通过水平翻转,调节亮度饱和度,随机裁切来进行数据增强,结构清晰代码简单,就不多解释了

# 数据增强
def pre_process_img(image):
    image = tf.image.random_flip_left_right(image)
    image = tf.image.random_brightness(image, max_delta=32./255)
    image = tf.image.random_contrast(image, lower=0.8, upper=1.2)
    image = tf.random_crop(image, [default_height-np.random.randint(0, 4), default_width-np.random.randint(0, 4), 1])
    image = tf.image.resize_images(image, [default_height, default_width])
    return image


def __parse_function_image(serial_exmp_):
    features_ = tf.parse_single_example(serial_exmp_, features={"image/label": tf.FixedLenFeature([], tf.int64),
                                                                "image/height": tf.FixedLenFeature([], tf.int64),
                                                                "image/width": tf.FixedLenFeature([], tf.int64),
                                                                "image/raw": tf.FixedLenFeature([], tf.string)})
    label_ = tf.cast(features_["image/label"], tf.int32)
    height_ = tf.cast(features_["image/height"], tf.int32)
    width_ = tf.cast(features_["image/width"], tf.int32)
    image_ = tf.image.decode_jpeg(features_["image/raw"])
    image_ = tf.reshape(image_, [height_, width_, channel])
    image_ = tf.image.convert_image_dtype(image_, dtype=tf.float32)
    image_ = tf.image.resize_images(image_, [default_height, default_width])
    # image_ = pre_process_img(image_)
    return image_, label_


def __parse_function_csv(serial_exmp_):
    features_ = tf.parse_single_example(serial_exmp_,
                                        features={"image/label": tf.FixedLenFeature([], tf.int64),
                                                  "image/height": tf.FixedLenFeature([], tf.int64),
                                                  "image/width": tf.FixedLenFeature([], tf.int64),
                                                  "image/raw": tf.FixedLenFeature([default_width*default_height*channel]
                                                                                  , tf.int64)})
    label_ = tf.cast(features_["image/label"], tf.int32)
    height_ = tf.cast(features_["image/height"], tf.int32)
    width_ = tf.cast(features_["image/width"], tf.int32)
    image_ = tf.cast(features_["image/raw"], tf.int32)
    image_ = tf.reshape(image_, [height_, width_, channel])
    image_ = tf.multiply(tf.cast(image_, tf.float32), 1. / 255)
    image_ = pre_process_img(image_)
    return image_, label_


def get_dataset(record_name_):
    record_path_ = os.path.join(data_folder_name, data_path_name, record_name_)
    data_set_ = tf.data.TFRecordDataset(record_path_)
    return data_set_.map(__parse_function_csv)

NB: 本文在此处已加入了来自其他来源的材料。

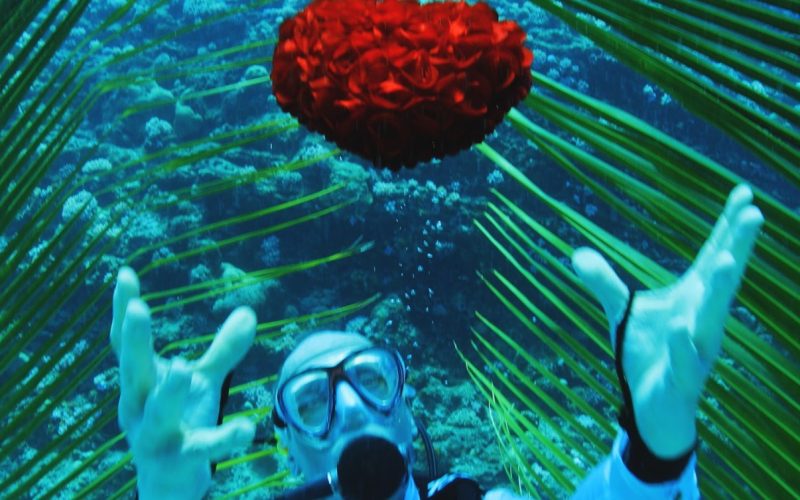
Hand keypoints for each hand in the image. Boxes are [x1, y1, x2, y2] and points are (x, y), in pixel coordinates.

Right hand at [110, 267, 256, 498]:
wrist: (169, 483)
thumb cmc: (179, 422)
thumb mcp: (202, 382)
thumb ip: (223, 350)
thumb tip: (249, 311)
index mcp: (139, 383)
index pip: (125, 343)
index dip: (123, 310)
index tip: (125, 273)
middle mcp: (137, 407)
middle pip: (131, 371)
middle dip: (133, 341)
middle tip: (137, 307)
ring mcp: (153, 436)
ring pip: (157, 412)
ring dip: (168, 392)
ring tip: (184, 370)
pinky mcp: (178, 460)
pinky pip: (201, 448)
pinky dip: (224, 438)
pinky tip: (248, 427)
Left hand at [572, 184, 762, 457]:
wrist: (653, 409)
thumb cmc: (649, 354)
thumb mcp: (623, 313)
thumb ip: (605, 283)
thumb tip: (577, 254)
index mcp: (694, 299)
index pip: (714, 256)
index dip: (728, 228)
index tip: (745, 193)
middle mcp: (703, 320)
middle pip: (722, 279)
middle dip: (737, 248)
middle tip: (755, 214)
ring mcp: (696, 350)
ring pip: (711, 320)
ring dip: (719, 291)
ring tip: (724, 262)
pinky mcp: (682, 379)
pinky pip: (683, 361)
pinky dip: (681, 345)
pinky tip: (679, 326)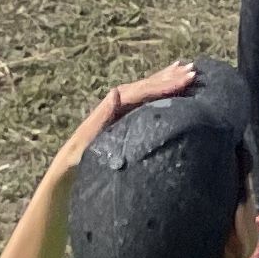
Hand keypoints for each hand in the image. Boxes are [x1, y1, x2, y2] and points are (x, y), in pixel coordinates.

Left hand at [50, 61, 196, 178]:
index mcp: (108, 111)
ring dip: (167, 82)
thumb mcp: (81, 147)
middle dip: (169, 80)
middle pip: (145, 89)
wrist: (65, 186)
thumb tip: (116, 92)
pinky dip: (161, 96)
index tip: (184, 79)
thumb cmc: (72, 170)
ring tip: (188, 71)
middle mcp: (114, 109)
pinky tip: (173, 91)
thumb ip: (98, 121)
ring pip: (147, 94)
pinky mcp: (125, 129)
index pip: (140, 93)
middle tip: (193, 71)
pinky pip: (146, 107)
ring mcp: (120, 118)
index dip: (162, 85)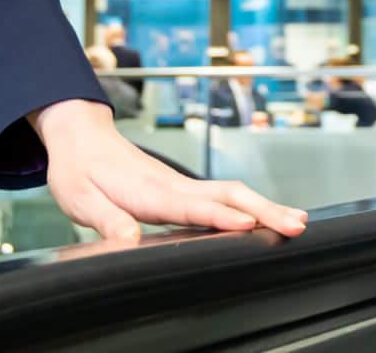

def evaluate(logits_, y_):
    return np.mean(np.equal(np.argmax(logits_, axis=1), y_))


def main(argv):
    with tf.Session() as sess:
        summary_writer = tf.summary.FileWriter(tensorboard_path, sess.graph)
        data_set_train = get_dataset(record_name_train)
        data_set_train = data_set_train.shuffle(shuffle_pool_size).batch(batch_size).repeat()
        data_set_train_iter = data_set_train.make_one_shot_iterator()
        train_handle = sess.run(data_set_train_iter.string_handle())

        data_set_test = get_dataset(record_name_test)
        data_set_test = data_set_test.shuffle(shuffle_pool_size).batch(test_batch_size).repeat()
        data_set_test_iter = data_set_test.make_one_shot_iterator()
        test_handle = sess.run(data_set_test_iter.string_handle())

        handle = tf.placeholder(tf.string, shape=[], name='handle')
        iterator = tf.data.Iterator.from_string_handle(handle, data_set_train.output_types, data_set_train.output_shapes)
        x_input_bacth, y_target_batch = iterator.get_next()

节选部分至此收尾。